— Source extract —
◆ ◆ ◆ ◆ ◆
A 4-ch USB card will fall foul of the OS X problems. Some people have got around this by using sound flower to handle the audio, setting sound flower as the default in the audio/midi prefs and then selecting the card you are actually using in the sound flower settings. Can't offer any more detail than that I'm afraid, never used sound flower myself.


----------



## 2db11 (Mar 10, 2011)

ok john thanks never heard of soundflower sonds lovely looking now ..
im sure my mbox is 4 channel as that swhat comes up in apple audio device control window, 4ch 24 bit integer ,, think we can say its 4 chn 
thanks looking into the sound of flower 
dan


----------



## 2db11 (Mar 10, 2011)

sound flower was ok for 3 mins arfter assining to two channel in flower . ran level check in REW pref had a level but dident tally with debug script ? then i had this looped kinda going on were i couldent turn of noise from mbox inter face or on box its self or REW ,, flower has bad smell and has stuck , beachball spinner

with all the quality eqipment in front of my i find it hard to beleve i cannot carry on my ditton 44 project and test some levels with REW 

BEHRINGER EMC8000 /MBOX AVID PRO 4CN/ PAIR OF PMCIIBA2S / MACPRO/ALAN N HEATH XZONE62/ DAD FLYING MOLE AMPS X 3 DITTON 44S X 2 pro tool se , although not so clued up there 

john suggested a two channel sound card is that really the only way buy another kit i paid about £400 for my current one 
what to do : perhaps run windows in mac boot camp , but that would mean all downloads for mbox firmwear nuts


----------



## 2db11 (Mar 10, 2011)

i had to try again it worked i was getting good signal mbox keeps changing sample rate from 44 right up to 88 
on restarts any way i think all is good ,, but left and right led on REW is intermitent through several tests although there is reading now ive got this horrible digital signal loop going on , left over from running REW level check , i take out rew still there ,, screenshot shows this on my effects returns i have a working mic on one tested and turned down thats no problem ,, but i must have some in in or out out ,i take mic out its still there anway its not on mic channel , its not untill i close old soundflower that it goes , looking into further but not hopefull


----------



## 2db11 (Mar 10, 2011)

This is making me look more of an a--- than i am its good now have a consistent pink noise , on all correct channels with no mad effect return buzz signal stuck ,, so perhaps now i get to give REW a go once i work out how to use , my emc8000 needs cal chart looking now i should work out how to calibrate as i have pmc 2BA11s

all best dan


----------
◆ ◆ ◆ ◆ ◆
— Provided data —

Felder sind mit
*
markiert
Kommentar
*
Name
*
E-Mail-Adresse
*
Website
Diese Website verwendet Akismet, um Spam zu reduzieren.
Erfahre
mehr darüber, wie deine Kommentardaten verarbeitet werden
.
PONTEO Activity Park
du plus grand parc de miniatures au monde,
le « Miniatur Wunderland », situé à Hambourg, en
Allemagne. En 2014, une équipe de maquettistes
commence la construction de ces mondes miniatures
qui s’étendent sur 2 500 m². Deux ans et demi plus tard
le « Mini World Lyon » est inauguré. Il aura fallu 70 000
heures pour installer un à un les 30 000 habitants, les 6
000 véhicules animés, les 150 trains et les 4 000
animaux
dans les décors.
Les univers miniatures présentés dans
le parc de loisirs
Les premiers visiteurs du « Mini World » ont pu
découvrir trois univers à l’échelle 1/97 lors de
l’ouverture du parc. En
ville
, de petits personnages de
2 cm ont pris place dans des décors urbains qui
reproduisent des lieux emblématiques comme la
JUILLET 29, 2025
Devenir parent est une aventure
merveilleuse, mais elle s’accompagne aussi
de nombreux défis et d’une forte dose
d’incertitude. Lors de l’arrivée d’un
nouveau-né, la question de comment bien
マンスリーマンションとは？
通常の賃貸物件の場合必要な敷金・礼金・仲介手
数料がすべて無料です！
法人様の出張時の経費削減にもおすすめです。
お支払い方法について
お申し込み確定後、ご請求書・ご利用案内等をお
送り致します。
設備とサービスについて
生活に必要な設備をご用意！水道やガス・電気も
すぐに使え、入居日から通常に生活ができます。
◆ ◆ ◆ ◆ ◆
— Task description —
In the forum thread, why does Dan decide that his Mbox is a 4-channel device?

— Answer to the exercise —
The Apple audio device control window shows the Mbox as "4ch 24 bit integer," so Dan concludes it is 4-channel.